Tuesday, June 19, 2007
This particular time
The bees have once again returned to the fields, telling us it is time. "Buzz. Buzz. Prepare your cutters." The lavender harvest has begun. I always forget - even though this is our 3rd summer- how huge the lavender harvest week is. It pretty much commands one's attention and requires much more than just cutting the stuff. This season, the first 1500 plants we put in the ground in late '04 are now nearing maturation, so our bundles are greater, which means we had to create more drying room - a 10 day process. Last year we were able to put 300# of stalks on the ceilings of the kitchen, this year our yield will triple at least. We took the old milking parlor of the old red barn and Martyn created these wonderful wooden doors - DUTCH doors, the kind that make us ladies swoon [why is that?]..So we are ready. We learn by doing each year.

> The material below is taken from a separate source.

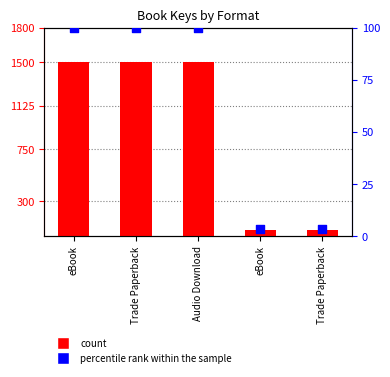

What is the total value across all series at Trade Paperback?

1600.0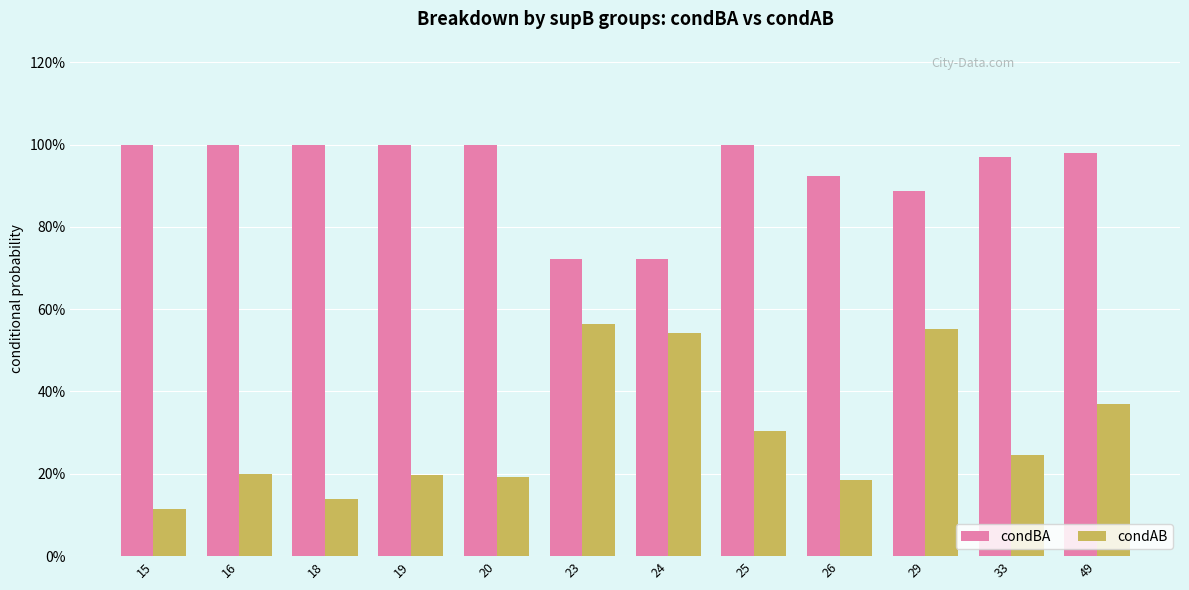

Reading left to right, transcribe all the data shown in this chart.

condBA: 15=1.0	16=1.0	18=1.0	19=1.0	20=1.0	23=0.7	24=0.7	25=1.0	26=0.9	29=0.9	33=1.0	49=1.0
condAB: 15=0.1	16=0.2	18=0.1	19=0.2	20=0.2	23=0.6	24=0.5	25=0.3	26=0.2	29=0.6	33=0.2	49=0.4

This is the first summer here where I feel I am the farm. I am not who I was when I left Minnesota anymore. Nor am I the person that moved here in 2004. I want to be in the field - at least in the early morning or evening. I'm always ready to leave the field, mind you.We creek back up to the house and collapse - Martyn and I are doing all the harvesting this season - and our hands are tired too from clutching and cutting the bundles - but never tired enough to hold a glass of red wine at 9pm, or hold the Pug with one eye, or feel the ears of Huckelberry Pie.
Meanwhile, art gestates. June is a good month for me to allow the art and ideas to be within me, percolating while my body works on the farm - and later, when I'm ready I'll visit with it in a tangible form. I try not to get restless, and just let myself partake in full speed ahead mode with the farm and land. Sometimes, voices creep in - my own, or, often people on the outside who want me to be making art, want me to focus on what they want me to focus on - and I have to remind myself, I chose to live on a farm for a reason. The last two summers, I have fought this, always caving in, torturing myself that I should be painting, or working on something to get this kind of work or that kind, keep up appearances, keep up with the Jones. Something turned in me recently, good friends abounded with their thoughts and wishes, and I worked through it - I am done with that.
Whatever work I am doing in the field, or on the farm - there is a reason I am doing it - it may not present itself clearly to me or others at this moment, but there is a really valid reason why I am farming right now in my life. While I made a choice to move here, I really believe I was led to this particular farm with these particular animals and this particular mate at this particular time. Perhaps my medium will change, perhaps my output will lesson or focus on one book, perhaps I will choose to create with words only. Whatever it is, it's out there.